═════ Data for this exercise ═════
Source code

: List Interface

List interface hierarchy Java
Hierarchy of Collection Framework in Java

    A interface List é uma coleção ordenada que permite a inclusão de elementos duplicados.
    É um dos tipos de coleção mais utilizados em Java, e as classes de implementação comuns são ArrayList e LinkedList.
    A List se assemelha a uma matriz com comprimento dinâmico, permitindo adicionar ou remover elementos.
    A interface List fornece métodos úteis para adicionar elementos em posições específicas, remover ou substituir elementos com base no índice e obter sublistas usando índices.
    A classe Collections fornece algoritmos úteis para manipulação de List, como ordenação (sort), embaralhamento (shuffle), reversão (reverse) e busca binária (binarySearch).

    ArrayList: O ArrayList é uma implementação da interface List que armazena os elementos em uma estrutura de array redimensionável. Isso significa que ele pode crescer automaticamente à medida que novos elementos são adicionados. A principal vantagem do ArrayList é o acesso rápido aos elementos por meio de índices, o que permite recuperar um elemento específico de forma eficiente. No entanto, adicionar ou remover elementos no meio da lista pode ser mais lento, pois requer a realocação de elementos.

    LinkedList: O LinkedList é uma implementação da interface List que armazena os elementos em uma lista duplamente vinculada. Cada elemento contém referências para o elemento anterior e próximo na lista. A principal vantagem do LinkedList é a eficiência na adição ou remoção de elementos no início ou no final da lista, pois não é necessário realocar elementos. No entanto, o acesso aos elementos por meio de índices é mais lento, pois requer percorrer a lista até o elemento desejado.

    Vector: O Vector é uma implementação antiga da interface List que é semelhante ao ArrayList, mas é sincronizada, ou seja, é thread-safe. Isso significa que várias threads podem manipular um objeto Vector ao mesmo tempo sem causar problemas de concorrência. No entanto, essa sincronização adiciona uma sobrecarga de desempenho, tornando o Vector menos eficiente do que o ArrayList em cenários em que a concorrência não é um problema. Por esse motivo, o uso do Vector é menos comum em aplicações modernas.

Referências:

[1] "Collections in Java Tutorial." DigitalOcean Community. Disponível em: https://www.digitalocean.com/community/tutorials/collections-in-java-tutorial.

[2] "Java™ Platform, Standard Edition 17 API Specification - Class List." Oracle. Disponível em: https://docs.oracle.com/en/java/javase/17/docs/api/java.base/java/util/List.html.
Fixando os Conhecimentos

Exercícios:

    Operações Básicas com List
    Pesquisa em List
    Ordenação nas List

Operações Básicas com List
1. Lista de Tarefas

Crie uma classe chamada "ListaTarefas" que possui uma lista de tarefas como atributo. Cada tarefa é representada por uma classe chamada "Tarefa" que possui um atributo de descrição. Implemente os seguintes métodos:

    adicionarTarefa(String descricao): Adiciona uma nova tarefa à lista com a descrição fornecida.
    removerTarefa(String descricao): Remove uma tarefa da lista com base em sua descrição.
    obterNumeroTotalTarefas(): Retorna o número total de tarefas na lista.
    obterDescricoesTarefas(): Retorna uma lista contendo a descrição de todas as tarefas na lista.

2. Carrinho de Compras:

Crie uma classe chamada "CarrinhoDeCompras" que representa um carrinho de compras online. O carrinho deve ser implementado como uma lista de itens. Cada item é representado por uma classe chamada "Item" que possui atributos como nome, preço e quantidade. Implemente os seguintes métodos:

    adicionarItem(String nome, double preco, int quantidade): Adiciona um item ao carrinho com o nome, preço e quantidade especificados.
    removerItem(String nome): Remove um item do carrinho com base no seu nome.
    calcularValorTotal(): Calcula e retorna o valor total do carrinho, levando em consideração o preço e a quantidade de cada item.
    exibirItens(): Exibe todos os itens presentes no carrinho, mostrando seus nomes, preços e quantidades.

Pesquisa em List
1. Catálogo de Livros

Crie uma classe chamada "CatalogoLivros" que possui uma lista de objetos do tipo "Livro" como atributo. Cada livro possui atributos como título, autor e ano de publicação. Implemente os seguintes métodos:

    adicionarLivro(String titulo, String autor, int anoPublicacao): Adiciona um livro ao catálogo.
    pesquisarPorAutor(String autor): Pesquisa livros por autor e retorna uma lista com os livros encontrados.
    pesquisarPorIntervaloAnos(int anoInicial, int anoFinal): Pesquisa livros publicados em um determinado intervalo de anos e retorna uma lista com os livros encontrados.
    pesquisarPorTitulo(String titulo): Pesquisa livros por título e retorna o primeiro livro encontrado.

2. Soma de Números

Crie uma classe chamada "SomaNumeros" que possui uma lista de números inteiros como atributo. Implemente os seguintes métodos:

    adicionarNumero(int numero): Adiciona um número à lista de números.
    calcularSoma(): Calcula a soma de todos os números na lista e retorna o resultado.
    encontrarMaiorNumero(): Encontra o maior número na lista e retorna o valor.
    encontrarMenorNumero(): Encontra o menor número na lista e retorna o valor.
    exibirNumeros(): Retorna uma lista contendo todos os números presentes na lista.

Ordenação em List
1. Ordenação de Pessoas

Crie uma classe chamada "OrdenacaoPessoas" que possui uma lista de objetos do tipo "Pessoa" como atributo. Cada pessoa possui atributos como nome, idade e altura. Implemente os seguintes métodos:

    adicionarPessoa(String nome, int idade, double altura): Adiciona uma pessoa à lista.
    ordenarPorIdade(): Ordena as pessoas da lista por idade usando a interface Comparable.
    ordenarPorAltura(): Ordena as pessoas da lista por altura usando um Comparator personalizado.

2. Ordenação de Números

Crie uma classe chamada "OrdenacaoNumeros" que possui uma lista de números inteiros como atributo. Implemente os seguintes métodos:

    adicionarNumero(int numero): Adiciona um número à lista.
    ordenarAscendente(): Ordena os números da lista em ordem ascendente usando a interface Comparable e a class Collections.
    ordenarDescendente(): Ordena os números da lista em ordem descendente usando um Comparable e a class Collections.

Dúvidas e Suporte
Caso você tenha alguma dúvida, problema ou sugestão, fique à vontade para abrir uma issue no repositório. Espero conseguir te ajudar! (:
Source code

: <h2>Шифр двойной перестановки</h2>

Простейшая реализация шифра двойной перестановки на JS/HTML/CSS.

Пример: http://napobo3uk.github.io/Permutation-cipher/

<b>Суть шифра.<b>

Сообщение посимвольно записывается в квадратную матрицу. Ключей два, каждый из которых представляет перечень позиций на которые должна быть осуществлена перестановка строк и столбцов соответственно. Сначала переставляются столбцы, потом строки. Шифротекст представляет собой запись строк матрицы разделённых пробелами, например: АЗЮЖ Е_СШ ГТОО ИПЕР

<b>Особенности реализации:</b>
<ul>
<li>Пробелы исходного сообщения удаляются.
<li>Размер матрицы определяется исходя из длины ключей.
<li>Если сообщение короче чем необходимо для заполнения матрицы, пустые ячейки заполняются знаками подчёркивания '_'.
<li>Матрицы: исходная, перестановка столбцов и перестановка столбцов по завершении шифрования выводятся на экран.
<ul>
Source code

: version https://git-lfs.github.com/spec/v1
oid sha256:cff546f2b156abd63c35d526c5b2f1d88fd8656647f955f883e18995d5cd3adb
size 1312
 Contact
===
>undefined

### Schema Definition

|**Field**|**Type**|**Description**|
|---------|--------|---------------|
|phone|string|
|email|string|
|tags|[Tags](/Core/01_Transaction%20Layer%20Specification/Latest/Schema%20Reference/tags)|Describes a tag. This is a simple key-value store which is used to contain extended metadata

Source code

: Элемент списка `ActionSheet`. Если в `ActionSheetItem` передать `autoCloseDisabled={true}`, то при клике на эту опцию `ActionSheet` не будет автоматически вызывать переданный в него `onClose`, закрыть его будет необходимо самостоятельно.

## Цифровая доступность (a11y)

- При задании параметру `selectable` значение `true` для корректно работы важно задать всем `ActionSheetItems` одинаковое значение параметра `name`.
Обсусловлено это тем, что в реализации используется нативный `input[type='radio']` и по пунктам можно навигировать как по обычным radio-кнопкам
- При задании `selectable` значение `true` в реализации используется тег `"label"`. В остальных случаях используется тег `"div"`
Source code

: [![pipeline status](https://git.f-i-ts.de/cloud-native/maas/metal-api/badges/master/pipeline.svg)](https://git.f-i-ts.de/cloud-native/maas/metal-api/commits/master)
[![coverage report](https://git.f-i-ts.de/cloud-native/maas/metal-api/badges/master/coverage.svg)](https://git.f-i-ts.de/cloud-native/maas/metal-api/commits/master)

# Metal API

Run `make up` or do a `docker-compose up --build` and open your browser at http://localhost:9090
═════
Task description. Everything above from the line with "calcularSoma(): Calcula a" to the line with "1. Ordenação de Pessoas", both included, must be repeated exactly, and nothing outside that range.

Response.
    calcularSoma(): Calcula a soma de todos os números na lista e retorna o resultado.
    encontrarMaiorNumero(): Encontra o maior número na lista e retorna o valor.
    encontrarMenorNumero(): Encontra o menor número na lista e retorna o valor.
    exibirNumeros(): Retorna uma lista contendo todos os números presentes na lista.

Ordenação em List
1. Ordenação de Pessoas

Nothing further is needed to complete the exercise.